The industry composition of employment has changed dramatically since the 1980’s and 1990’s.  Interest rate sensitive industries such as manufacturing and retail sales employ a much lower proportion of the workforce: manufacturing has fallen from 11.5% to 6.5% of employment between 2002 and 2023 and retail has fallen from 11.4% to 9.3% over the same period.  Industries where employment growth has been highest are not interest rate sensitive: health care and social assistance has increased from 9.8% to 15.3% of total employment between 2002 and 2023.  Professional services (including scientific and technical) and education & training have both increased their shares of total employment significantly over this period.

Do higher interest rates reduce price inflation?

Between the June 2002 and March 2008 quarters, the RBA was lifting interest rates (the cash rate went from 4.5% to 7.25%).  Over that period, the annual change in the CPI went from 2.8% to 4.3%.  Not what would have been expected!  The inflation rate of 4.3% after all those interest rate hikes, was above the RBA target rate of 2% to 3%!

Between the December 2011 quarter and the December 2019 quarter, the RBA was cutting interest rates, from 4.5% to 0.75%.  Over that period, the annual change in the CPI went from 3.0% to 1.8%.  The inflation rate of 1.8% after all those interest rate cuts, was below the RBA target rate of 2% to 3%!

The monetary policy of the RBA seems to have had little impact on inflation and the rate of unemployment over the period since 2002 – in fact, the impact seems to have been perverse.  That is, the opposite of what was intended!  Unless the RBA recognizes this, they run the risk of pushing interest rates up far too high and for too long.

Maybe this time will be different.  There have been signs of a significant slowdown in consumer spending growth since the December 2022 quarter, which may worsen given the interest rate increases since then.  But will slowing the economy to the point of recession lift the unemployment rate significantly and return price inflation back to the 2% to 3% target range?  We can’t count on it.

The RBA is required to achieve full employment, as well as keeping inflation in a narrow band.  How close are we to that goal now?

Between June 2022 and May 2023, the unemployment rate has averaged 3.6%, the lowest in over 40 years.  On that measure, we are closer to full employment now than we have been since the 1970’s.
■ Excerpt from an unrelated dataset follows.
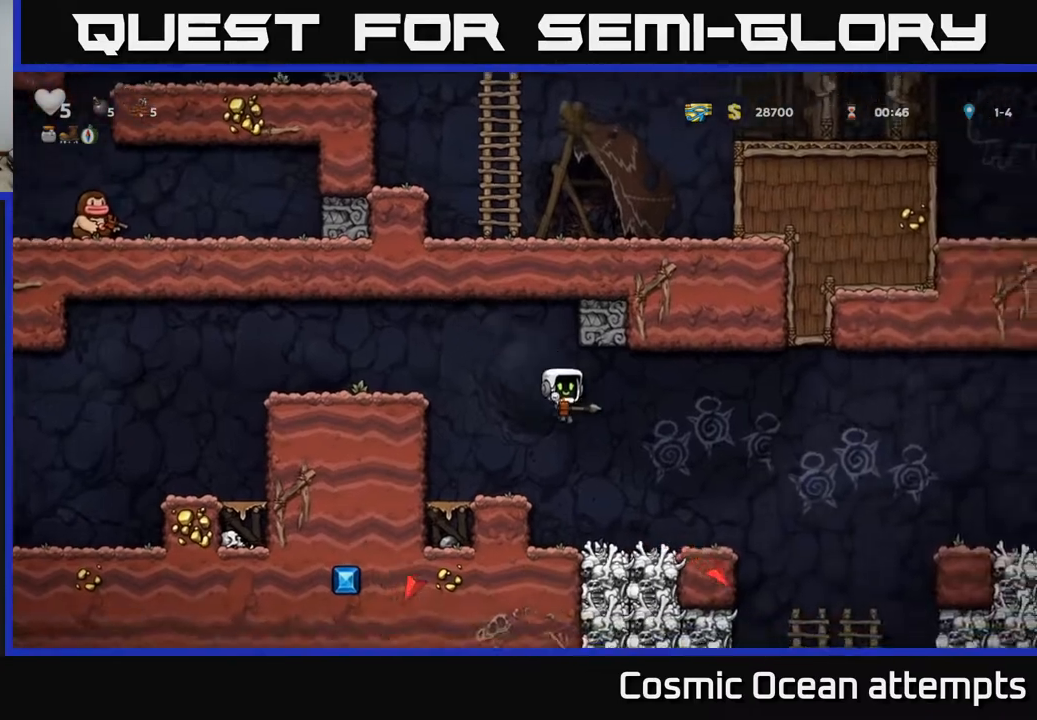
{"buttons": ["DPAD_RIGHT"], "right_stick": "center", "events": [[183, "DPAD_RIGHT", "up"], [333, "DPAD_RIGHT", "down"]]}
Another measure is underutilization, which adds the number of people who would like to work more hours (underemployed) to the number of people unemployed.  The underutilization rate has recently increased, from 9.4% in late 2022 to 10.0% in May 2023.

The number of people unemployed is 516,000 and the number underemployed is 937,000.  Together, this is 1.453 million people who are underutilized.  To be counted as unemployed, a person has to look for work and be available to start work immediately.  There are another 767,000 who did not look for work but who would be available to start within four weeks (most were available to start immediately).  Thus, there are well over 2 million people who are either unemployed, underemployed, or are potential workers.

We are clearly a long way from full employment, despite a very low unemployment rate and despite employers complaining about shortages of skilled workers.